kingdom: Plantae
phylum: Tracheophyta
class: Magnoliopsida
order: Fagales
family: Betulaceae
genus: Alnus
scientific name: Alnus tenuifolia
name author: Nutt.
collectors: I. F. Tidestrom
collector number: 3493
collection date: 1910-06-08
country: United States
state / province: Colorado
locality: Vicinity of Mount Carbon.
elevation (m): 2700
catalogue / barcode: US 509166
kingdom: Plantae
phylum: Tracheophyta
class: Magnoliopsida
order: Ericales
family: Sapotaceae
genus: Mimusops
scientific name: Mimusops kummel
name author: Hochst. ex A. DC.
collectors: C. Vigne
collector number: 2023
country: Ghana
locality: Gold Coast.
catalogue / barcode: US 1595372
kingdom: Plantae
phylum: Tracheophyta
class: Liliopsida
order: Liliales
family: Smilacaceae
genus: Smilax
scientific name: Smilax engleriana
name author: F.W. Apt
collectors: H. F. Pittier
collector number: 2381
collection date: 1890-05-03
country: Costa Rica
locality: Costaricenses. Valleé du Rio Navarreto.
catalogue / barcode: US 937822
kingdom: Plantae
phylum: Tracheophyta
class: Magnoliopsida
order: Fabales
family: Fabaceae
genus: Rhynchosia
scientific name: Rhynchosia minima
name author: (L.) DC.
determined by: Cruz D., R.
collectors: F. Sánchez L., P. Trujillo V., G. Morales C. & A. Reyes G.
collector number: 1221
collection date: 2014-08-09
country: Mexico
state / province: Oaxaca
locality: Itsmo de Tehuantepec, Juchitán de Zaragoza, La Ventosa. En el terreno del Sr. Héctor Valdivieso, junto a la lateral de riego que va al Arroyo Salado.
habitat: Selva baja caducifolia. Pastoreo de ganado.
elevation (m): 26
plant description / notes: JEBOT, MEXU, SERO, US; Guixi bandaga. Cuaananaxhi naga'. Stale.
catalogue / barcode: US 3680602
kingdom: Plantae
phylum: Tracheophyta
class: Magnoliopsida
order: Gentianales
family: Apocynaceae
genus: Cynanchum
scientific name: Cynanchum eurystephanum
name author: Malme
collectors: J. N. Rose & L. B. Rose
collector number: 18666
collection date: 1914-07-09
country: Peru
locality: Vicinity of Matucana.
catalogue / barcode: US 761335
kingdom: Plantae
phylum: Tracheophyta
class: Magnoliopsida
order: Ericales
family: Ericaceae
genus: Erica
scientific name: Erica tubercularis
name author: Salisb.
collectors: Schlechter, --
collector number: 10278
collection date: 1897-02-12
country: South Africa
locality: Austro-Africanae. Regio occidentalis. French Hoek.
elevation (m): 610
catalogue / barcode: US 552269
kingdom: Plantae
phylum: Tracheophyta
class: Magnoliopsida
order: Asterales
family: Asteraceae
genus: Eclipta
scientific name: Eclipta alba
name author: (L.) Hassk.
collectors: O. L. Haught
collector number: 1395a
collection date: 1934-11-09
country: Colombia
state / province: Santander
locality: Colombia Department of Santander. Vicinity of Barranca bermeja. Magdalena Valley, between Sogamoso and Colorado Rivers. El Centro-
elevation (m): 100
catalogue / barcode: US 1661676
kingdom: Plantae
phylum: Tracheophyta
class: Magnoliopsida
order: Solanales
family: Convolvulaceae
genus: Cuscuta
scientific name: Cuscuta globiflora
....................
Write out again the lines of the records above, starting with the line that contains "name author: Malme" and going on through the line that contains "genus: Erica". Include both of those lines.

[Written response]
name author: Malme
collectors: J. N. Rose & L. B. Rose
collector number: 18666
collection date: 1914-07-09
country: Peru
locality: Vicinity of Matucana.
catalogue / barcode: US 761335
kingdom: Plantae
phylum: Tracheophyta
class: Magnoliopsida
order: Ericales
family: Ericaceae
genus: Erica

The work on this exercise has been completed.